Friday, January 21, 2011

Insomnia

I couldn't sleep Monday night. I was tired and had to get up & moving early the next morning for my staff meeting, but I just lay there: tired and awake, a hostage to my racing mind.

That really blows.

It was the meeting that was keeping me up, actually. You see I had this fabulous idea to add something to our agenda, a short "sharing," if you will, to help do some team building (we could use it -- 2010 was rough on us) and staff development. Anyway, the point of this new agenda item is for each staff member to talk briefly about one thing that has shaped the way she approaches patient care. These stories are often funny, just as frequently heart-wrenching, and always meaningful. We all have a story, and story-telling is one of the best tools for teaching and strengthening relationships, so I am all for it. But since I'm the boss, and since it was my idea, and since we had never done it before... I had to go first.

If you know me at all -- and I suspect you do if you're actually reading this -- it will take you no more than 2 seconds to determine what, and who, I was going to talk about.

And.... your 2 seconds is up.

The truth is that Mom's illness was, among other incredibly crappy, shitty, sucky things, a huge learning curve for me. Let's just say that all those things I "knew" about talking to sick, scared and overwhelmed patients & family members -- like how they are overloaded with information, and are in shock, and have different priorities than we do, and don't care how smart we think we are -- suddenly and vividly made a whole lot of sense. Because it really is all those things - plus denial, and anger, and desperation, and heartbreaking sadness.
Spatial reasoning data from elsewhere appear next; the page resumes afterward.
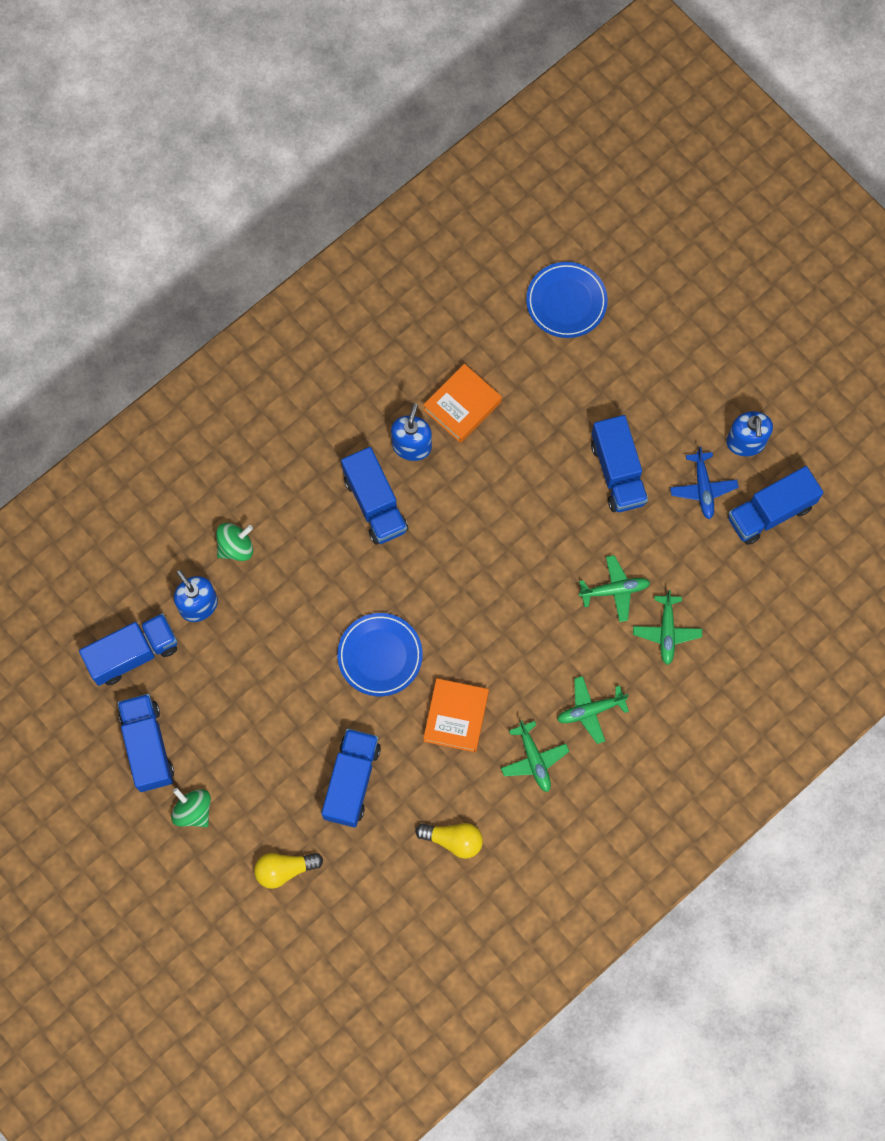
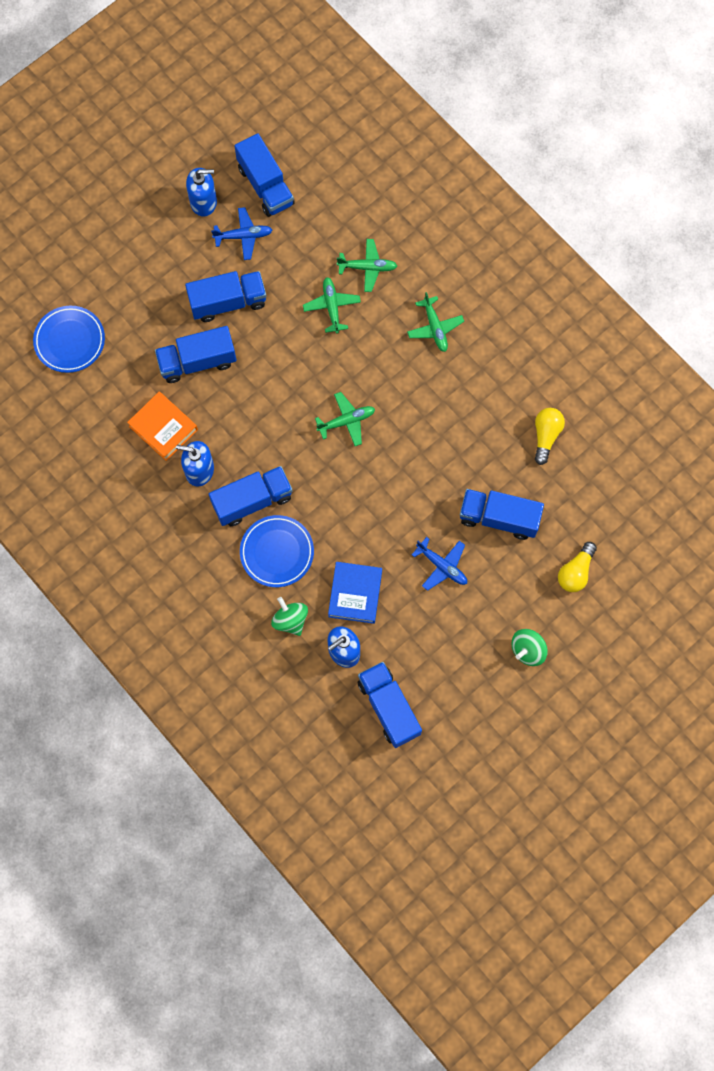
camera: 90 degrees left, 0 degrees up
blue truck [117,694,174,792] -> blue truck moved to [155,326,236,383]
yellow light bulb [254,853,323,889] -> yellow light bulb turned 45 degrees clockwise [558,542,597,592]
blue plate [337,613,423,696] -> blue plate moved to [240,515,314,587]
orange book [423,678,489,752] -> none
green plane [501,720,569,792] -> green plane moved to [315,392,375,446]
none -> blue book [328,562,382,624]
none -> blue plane [412,537,467,591]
I can have a conversation with a young clinician about how all of that is true, but through the filter of my mom... well, it's nearly impossible. And I knew it would be, which is why I spent three weeks not thinking about what I was going to say only to lay awake the entire night before trying in vain to come up with some sort of clinical script to get myself though.

Would you like to know how it went?

Well of course you would. It was agonizing. I apologized for the inevitable and did the ugly cry before I even started, and wondered the whole time if I was making any sense, sending any kind of take-home message that my staff could try to internalize for that next hard conversation with the parents of a fragile, failing baby. I desperately didn't want to sound preachy or patronizing, and suspect I succeeded because it's difficult to sound anything other than pitiful when you're sobbing. I noticed some of them tearing up, some of them a little uncomfortable, some of them sympathetic. One of them, a friend who went through a very similar experience with her brother shortly after I lost Mom, actually clapped for me. But all of them heard me -- at that, at the end of the day, was the point.

It was just the train wreck I had anticipated. Later that night I told Rob about it, explaining my tossing & turning from the night before and wondering out loud when I'll be able to talk about that time without it feeling so fresh. I sometimes wonder if that time will ever come. I hope it does.

I hate those nights I way awake chasing my thoughts. I never catch them and the race always leaves me exhausted the next day. My only consolation, at least this time, is that my story might help shape the way our therapists think about care. To remember that behind the diagnosis isn't just a patient but a rush of emotions, and that our roles as caregivers start where these families really are -- not where we need them to be. To understand that when it's all said and done, the very best clinical skills are absolutely worthless unless they are coupled with the insight and compassion to honor their fears and and hold each of their hearts in our own.

It's hard work we do, but we are blessed to do it.